Automated Root Cause AnalysisPosted: February 5, 2010
I’ve ran into multiple products that claim to offer automated root cause analysis, so don’t think that I’m ranting against a specific product or vendor. I have a problem with the concept.
The problem these products are trying to solve: IT staff spend much of their time trying to troubleshoot issues. Essentially finding the cause of effects they don’t like. What is causing high response times on this report? What is causing the lower disk throughputs?
If we can somehow automate the task of finding a cause for a problem, we’ll have a much more efficient IT department.
The idea that troubleshooting can be automated is rather seductive. I’d love to have a “What is causing this issue” button. My problem is with the way those vendors go about solving this issue.
Most of them use variations of a very similar technique:
All these vendors already have monitoring software, so they usually know when there is a problem. They also know of many other things that happen at the same time. So if their software detects that response time go up, it can look at disk throughput, DB cpu, swap, load average, number of connections, etc etc.
When they see that CPU goes up together with response times – Tada! Root cause found!
First problem with this approach: You can’t look at correlation and declare that you found a cause.
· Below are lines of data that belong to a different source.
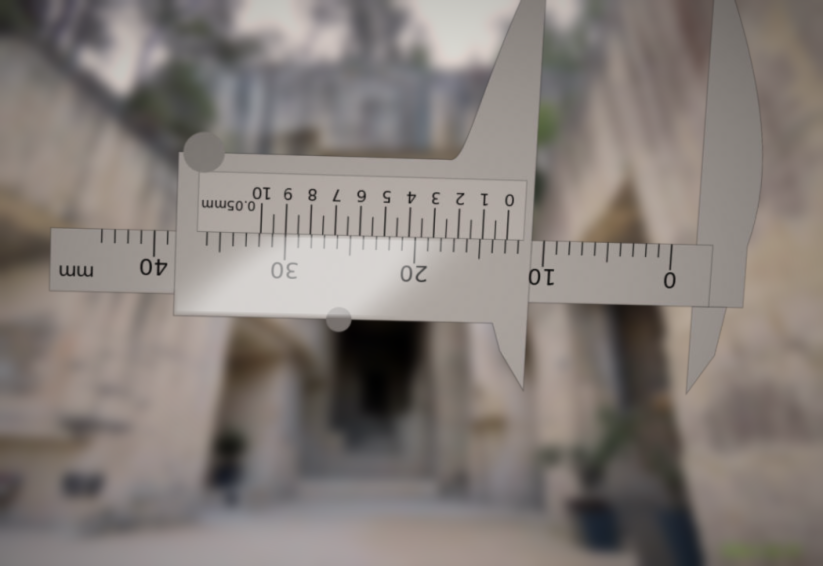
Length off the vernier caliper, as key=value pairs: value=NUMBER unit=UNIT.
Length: value=12.9 unit=mm
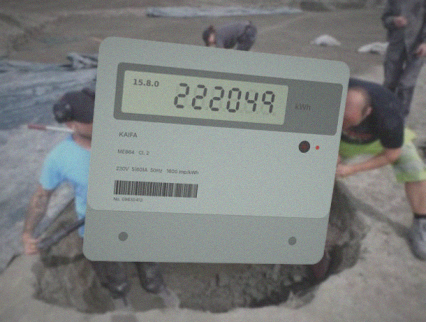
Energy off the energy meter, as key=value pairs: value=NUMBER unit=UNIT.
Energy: value=222049 unit=kWh
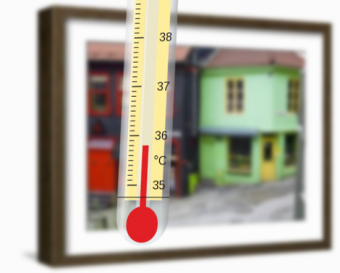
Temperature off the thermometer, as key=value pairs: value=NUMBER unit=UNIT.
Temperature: value=35.8 unit=°C
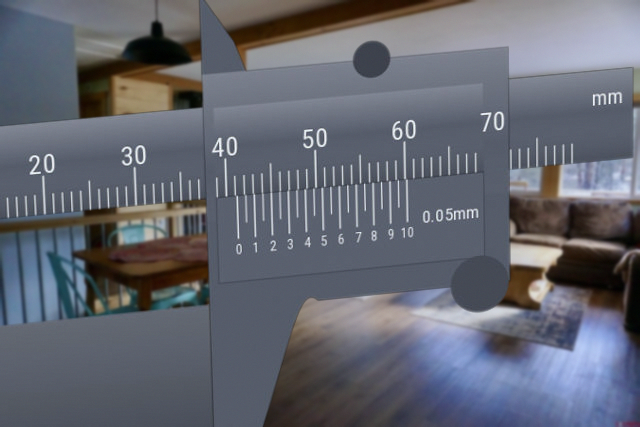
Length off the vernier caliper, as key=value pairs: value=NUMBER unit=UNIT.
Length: value=41.2 unit=mm
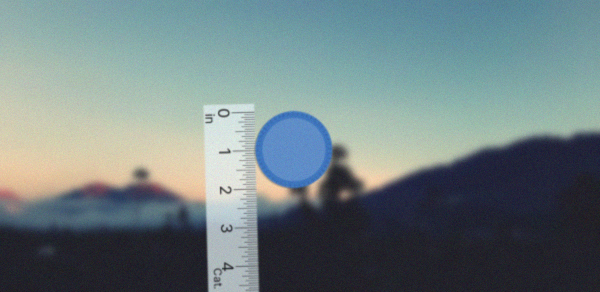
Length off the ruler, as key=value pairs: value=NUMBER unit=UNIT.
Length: value=2 unit=in
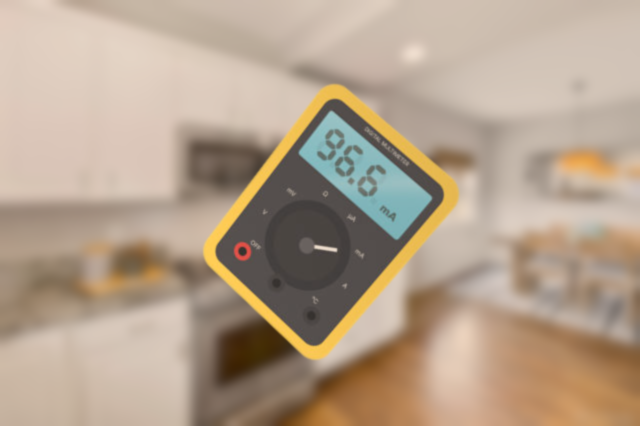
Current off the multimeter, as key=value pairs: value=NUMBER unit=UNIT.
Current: value=96.6 unit=mA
Enough said.
Second problem: If you collect so much data (and often these systems have millions of measurements) you will find many correlation by pure chance, in addition to some correlations that do indicate a common issue.
What these vendors do is ignore all the false findings and present the real problems found at a conference as proof that their method works. Also, you can’t reduce the rate of false-findings without losing the rate of finding real issues as well.
Note that I’m not talking about tools like Tanel Poder visualization tool. Tools which makes it easier for the DBA to look at large amounts of data and using our brain’s built in pattern matcher to find correlations. I support any tool that assists me in applying my knowledge to large sets of data at once.
I have a problem with tools that use statistical correlation as a replacement to applying knowledge. It can’t be done.
Here’s the kind of tool I’d like to see:
Suppose your monitoring tool will give you the ability to visually browse, filter and explore all that data you collect in ways that help you troubleshoot. The tool will remember the things you looked at and the steps you took. After you solve the problem, you can upload the problem description and your debug process to a website. You can even mark away the dead-ends of the investigation.
Now you can go to that website and see that for problem X, 90% of the DBAs started by looking at v$sesstat and 10% ran trace. Maybe you can even have a friend network, so you can see that in this case Fuad looked at disk utilization first while Iggy checked how much redo is written each hour.
If you are not into sharing, you can still browse your own past problems and solutions for ideas that might have slipped your mind.
I think that a troubleshooting tool combined with “collective wisdom” site can assist experienced DBAs and improve the learning curve for junior DBAs without pretending to automate away knowledge and experience.